I had just trained my first LoRA model but I believe that I might have missed something.
After training a Flan-T5-Large model, I tested it and it was working perfectly.
I decided that I wanted to test its deployment using TGI.
I managed to deploy the base Flan-T5-Large model from Google using TGI as it was pretty straightforward. But When I came to test the LoRA model I got using pipeline, the model underperformed heavily.
I noticed that when I trained my LoRA model, I did not get a “config.json” file, I got an “adapter_config.json” file. I understood that what I basically had was only the adapter.
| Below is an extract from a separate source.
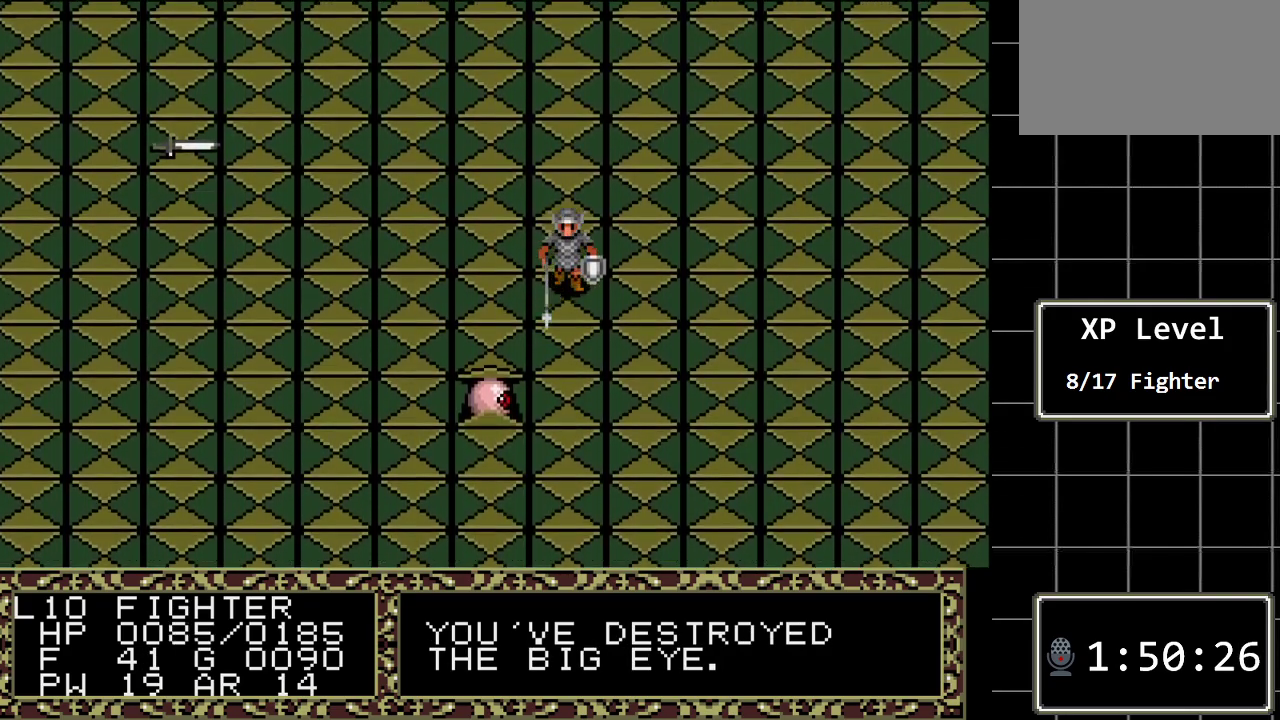
{"buttons": ["DPAD_DOWN"], "events": [[100, "DPAD_RIGHT", "down"], [350, "DPAD_RIGHT", "up"], [450, "DPAD_DOWN", "down"]]}
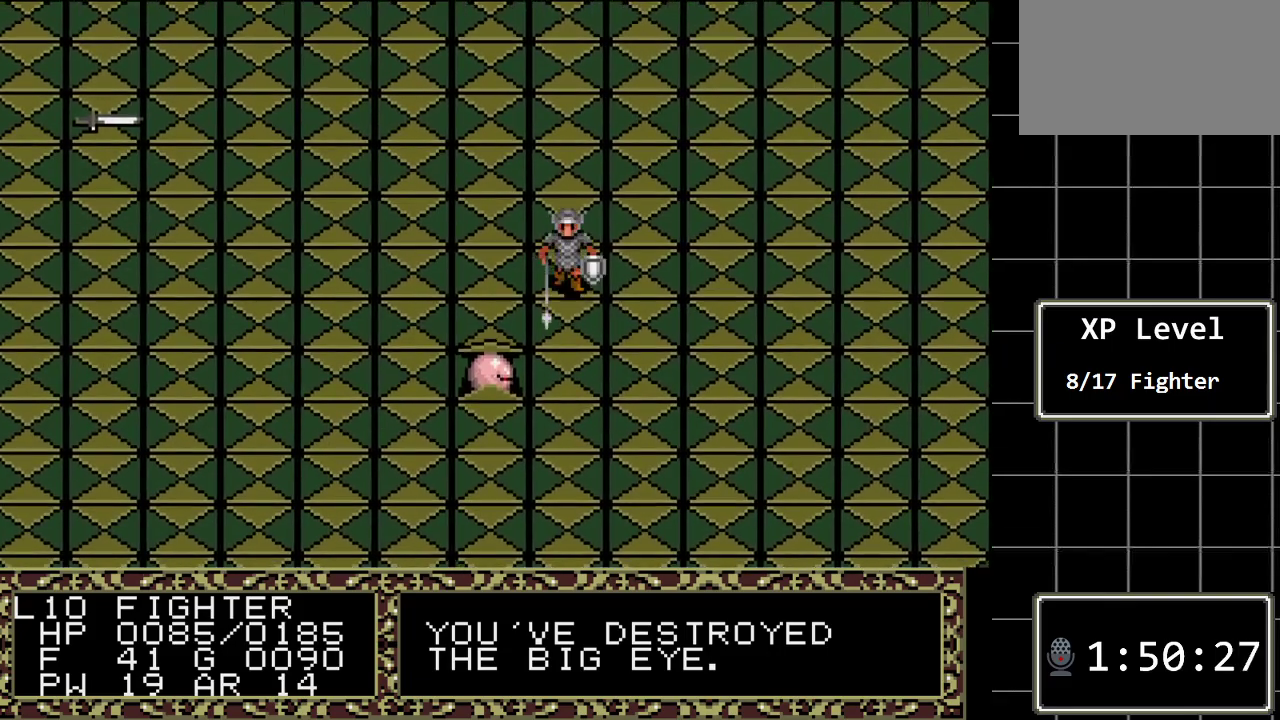
{"buttons": ["DPAD_RIGHT"], "events": [[183, "DPAD_DOWN", "up"], [400, "DPAD_RIGHT", "down"]]}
I don’t know if that is one of the reason, as after training I did more research concerning LoRA and I noticed that in the documention they had mentioned “merging” and “loading” between the base model and the LoRA, which I did not do at the start. I basically trained and got several checkpoints for each epoch. Tested the checkpoint that had the best metrics and pushed it to my private hub. These are the files that I have pushed to my hub:
gitattributes
README.md
adapter_config.json
adapter_model.safetensors
special_tokens_map.json
spiece.model
tokenizer.json
tokenizer_config.json
While trying to avoid re-training, how can I deploy the LoRA model to test properly using Pipeline so that I can also deploy it on TGI?
Thanks to the PEFT integration in the Transformers library, the base model + adapter weights will automatically be loaded. The weights of the base model (such as Flan-T5-large in your case) can be loaded since the adapter_config.json contains a base_model_name_or_path key.
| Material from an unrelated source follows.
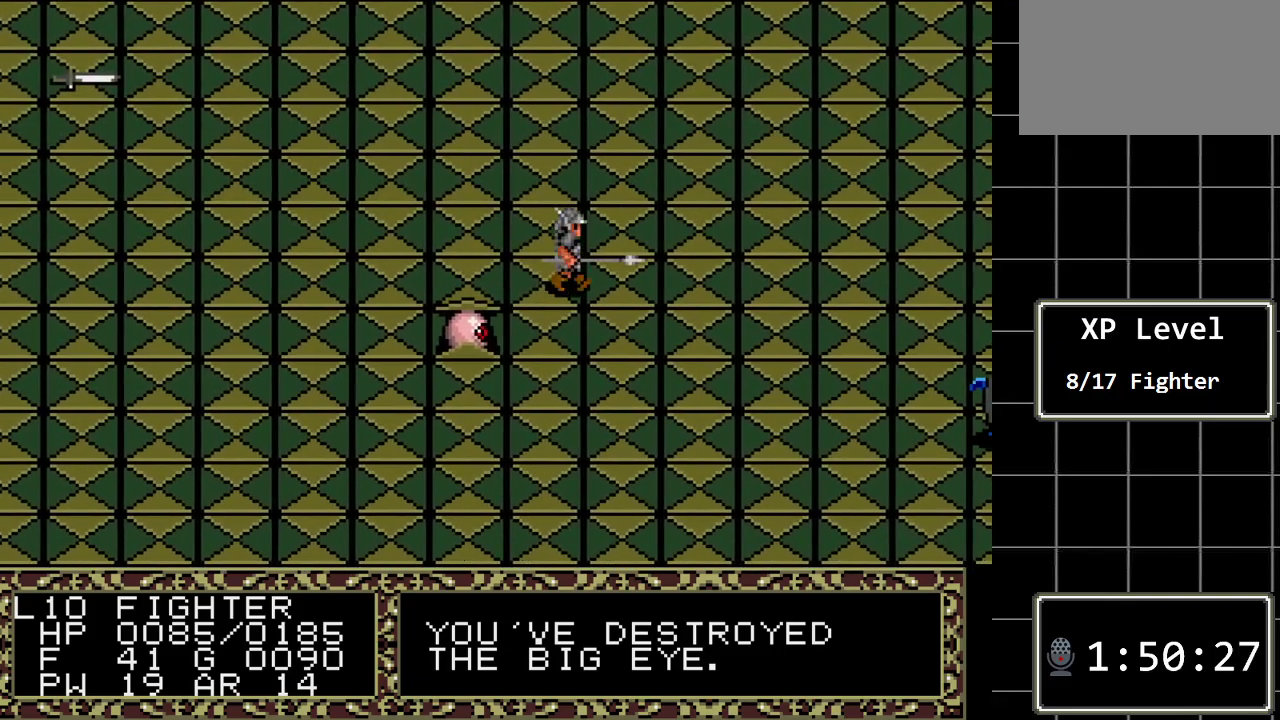
{"buttons": ["DPAD_DOWN"], "events": [[183, "DPAD_RIGHT", "up"], [317, "DPAD_DOWN", "down"]]}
Update, TGI now also supports inference without merging your LoRa into the base model (you could call the model with various hundreds of different LoRa’s!): TGI Multi-LoRA: Deploy Once, Serve 30 Models.
I have been trying to finetune the Idefics2 with my custom docvqa dataset. And now i am trying to use TGI for inference and came accross this discussion. can you let me know what exactly is difference in deploying models trained with LoRa by calling the merge_and_unload method, using PeftModel.from_pretrained and using model.add_weighted_adapter?
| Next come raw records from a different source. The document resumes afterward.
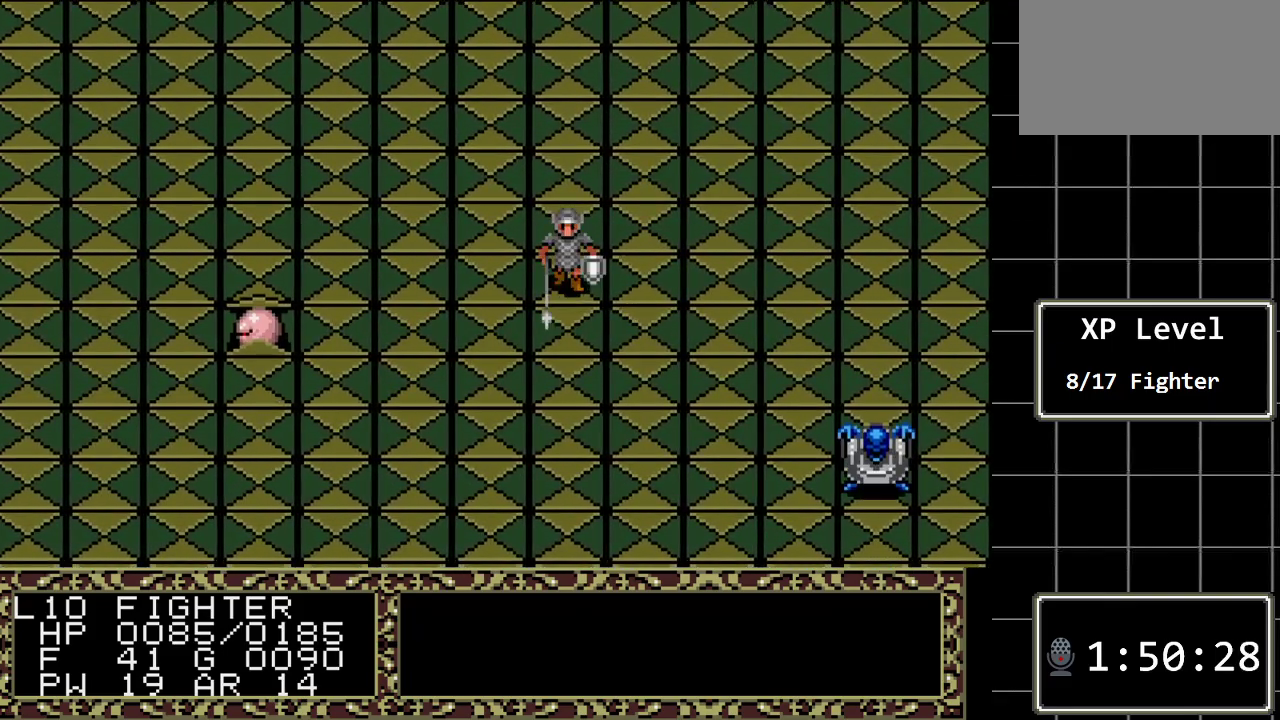
{"buttons": ["DPAD_DOWN"], "events": []}
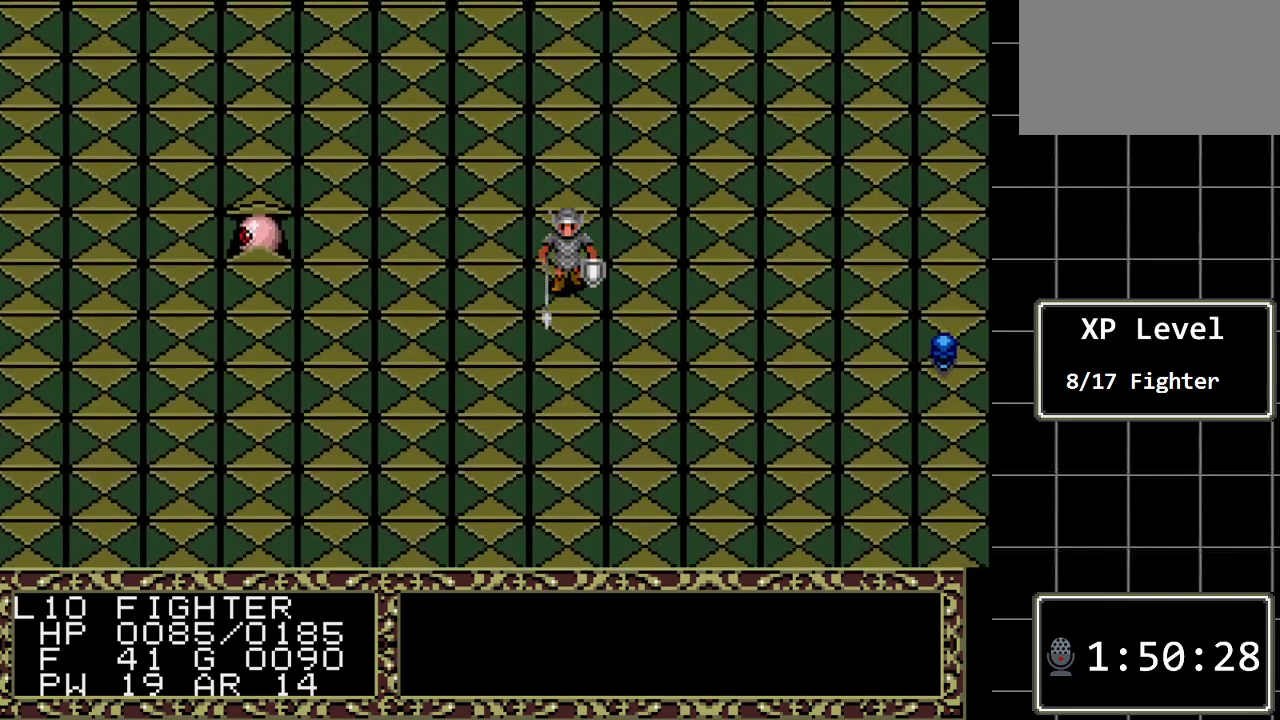
{"buttons": ["DPAD_DOWN"], "events": []}
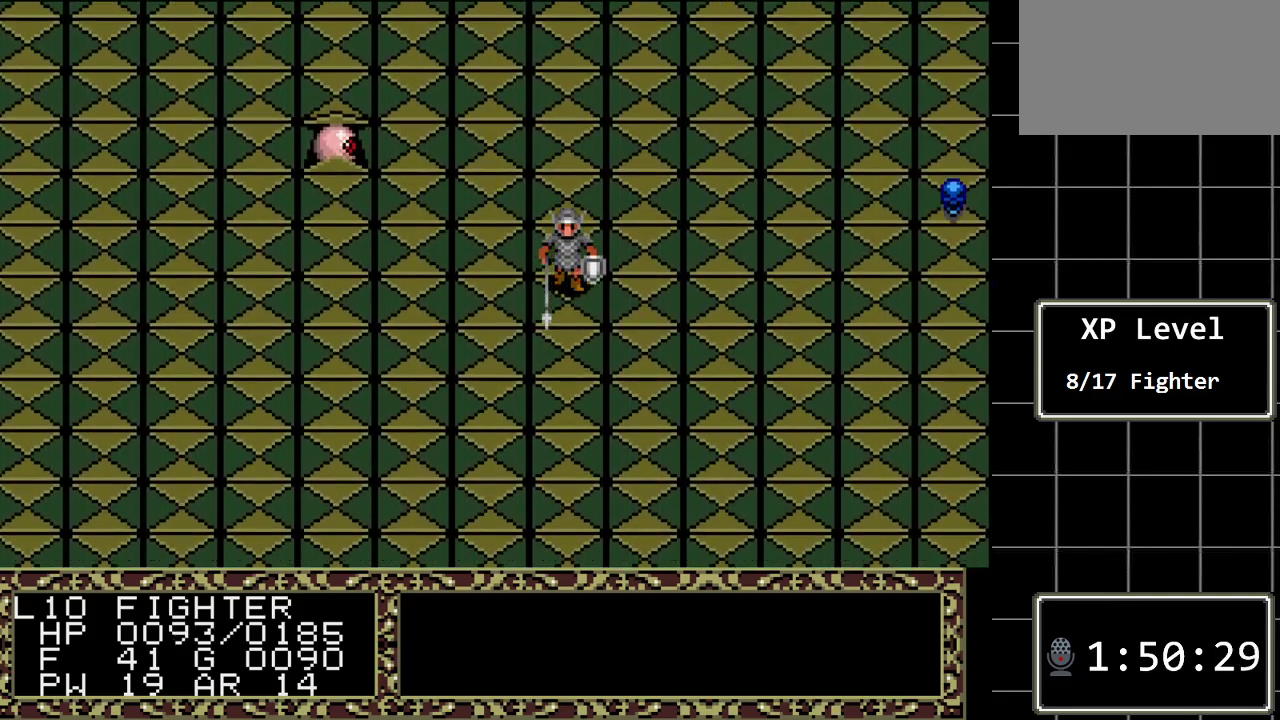
{"buttons": ["DPAD_DOWN"], "events": []}
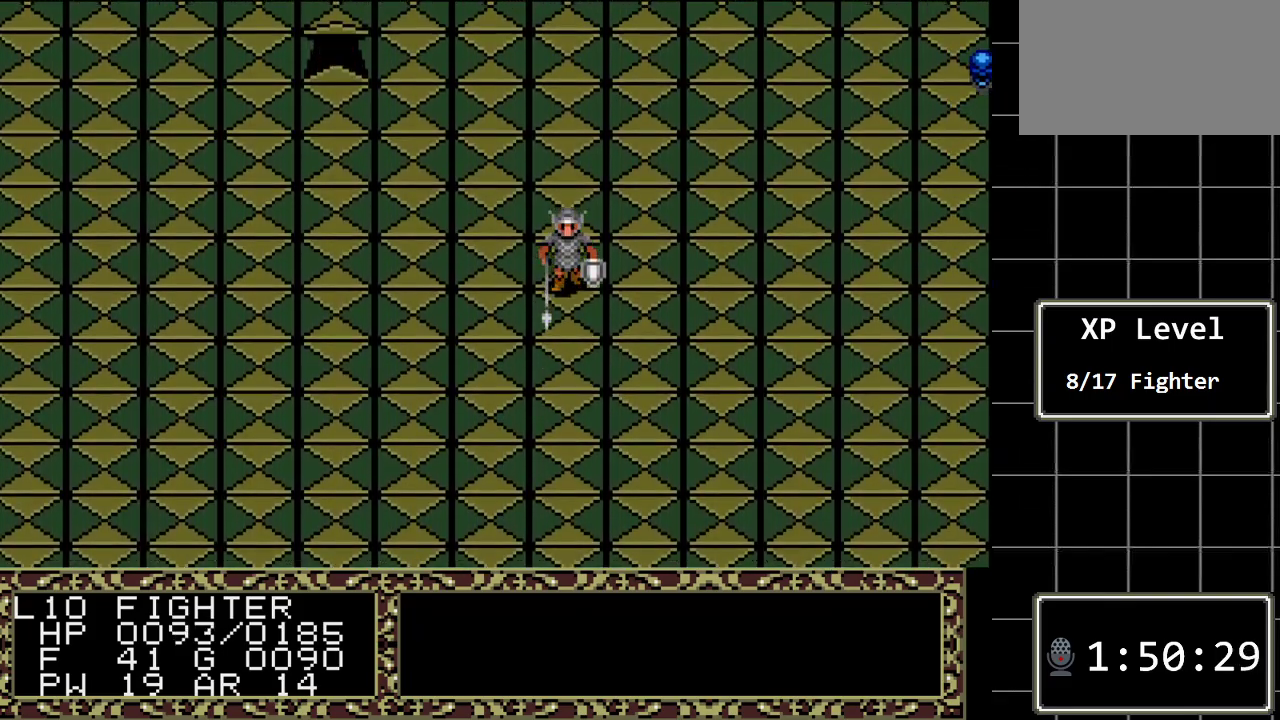
{"buttons": ["DPAD_DOWN"], "events": []}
If you call merge_and_unload, the LoRa adapters are merged into your base model, so you end up with a model just like the ones available in the Transformers library.
If you use PeftModel.from_pretrained, the base model and LoRa adapters are loaded separately (they are not merged yet). You can view this by doing:
for name, param in model.named_parameters():
print(name, param.shape)
You will see some Lora_A and Lora_B parameters - so they are still separate, not merged into the parameters of the base model. There’s no need to call model.add_weighted_adapter because the PeftModel.from_pretrained will already load your adapters from a folder/repo on the hub.